Bien sur comme dans tout bon slasher le groupe est rapidement séparé, ce qui permet de maintenir un excellent rythme dans l'action. Les différentes mises à mort sont hyper graphique, du beau gros plan gore qui tâche, avec semble-t'il une forme d'obsession pour tout ce qui touche aux intestins chez Tommy Wirkola (sans doute un trauma passé je ne sais pas...). Donc c'est bien sanglant et au bout d'un moment, on bascule carrément dans la comédie gore! Voir ces pauvres victimes prendre les armes (improvisées) c'est un grand moment de n'importe quoi et ça commence à dégommer du zombie dans tous les sens... je sais pas mais voir cette armée de soldats nazis mort-vivants lancer une attaque groupée en dévalant ces superbes pentes enneigées... ça fait quelque chose! Franchement c'est très bon, c'est drôle, bien gore... toutes les promesses de départ sont tenues.
Je m'attendais à voir un film ultra cheap, et bien pas du tout en fait. l'image est travaillée, la photo hyper léchée, la mise en scène n'a vraiment rien du boulot d'amateur... c'est efficace, inspiré, du beau travail.
Du côté des acteurs c'est moins réjouissants mais c'est le genre qu veut ça donc on passera. Mais ce qui est très fort c'est quand même le charisme du général nazi qui a peu de minutes à l'écran et à qui il manque un morceau de machoire, mais ça ne l'empêche pas d'en imposer dès qu'il apparait! Niveau bodycount, c'est la fête! Car des nazis il doit y en avoir une bonne cinquantaine quand même! Et les morts sont bien inventives, mitrailleuse sortie de nulle part, tronçonneuse, moto-neige...
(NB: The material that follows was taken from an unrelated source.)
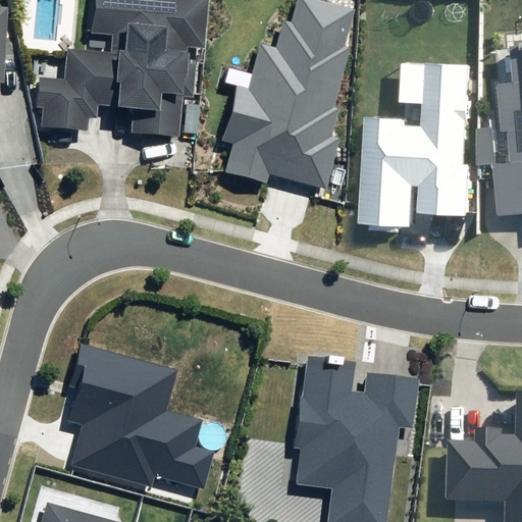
[(209,0),(94,0),(91,33),(113,35),(111,52),(66,48),(64,77),(37,74),(34,108),(42,108),(41,126),(87,131),(89,117),(97,117),(99,105),(134,108),(131,133),(179,137),(184,96),(194,97),(197,64),(189,63),(190,53),(188,53),(188,47),(205,49),(209,0)]
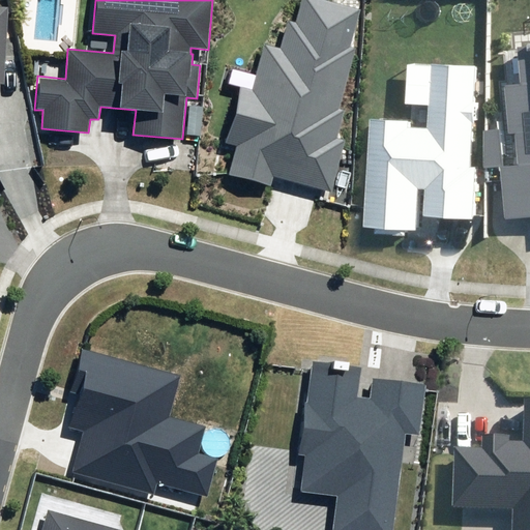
[(360,10),(321,0),(302,0),(296,24),(289,22),(282,50),(264,46),(253,89),(240,86),(226,143),(237,146),(229,174),(271,185),(273,177),(331,193),(346,140),(337,138),(345,110),(340,109),(356,48),(350,47),(360,10)]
Musique rock, puis carrément décalée dans le final... non vraiment Dead Snow est une sacrée bonne surprise. C'est très fun, très sanglant, plutôt bien foutu, rythmé, généreux... ah si seulement il n'y avait pas cette première moitié pendant laquelle il ne se passe pas grand chose et qui peinent à nous faire entrer dans le récit... le réalisateur aurait dû zapper sa présentation en 15 minutes (de toute façon faire trainer sur la longueur ne sert à rien car on se fout un peu de leur psychologie à ses jeunes) et nous offrir tout le reste de pur bonheur bisseux à charcuter du zombie en uniforme. Et ça aurait été ultime... en l'état c'est juste parmi ce qui se fait de mieux dans le genre, en Norvège comme ailleurs.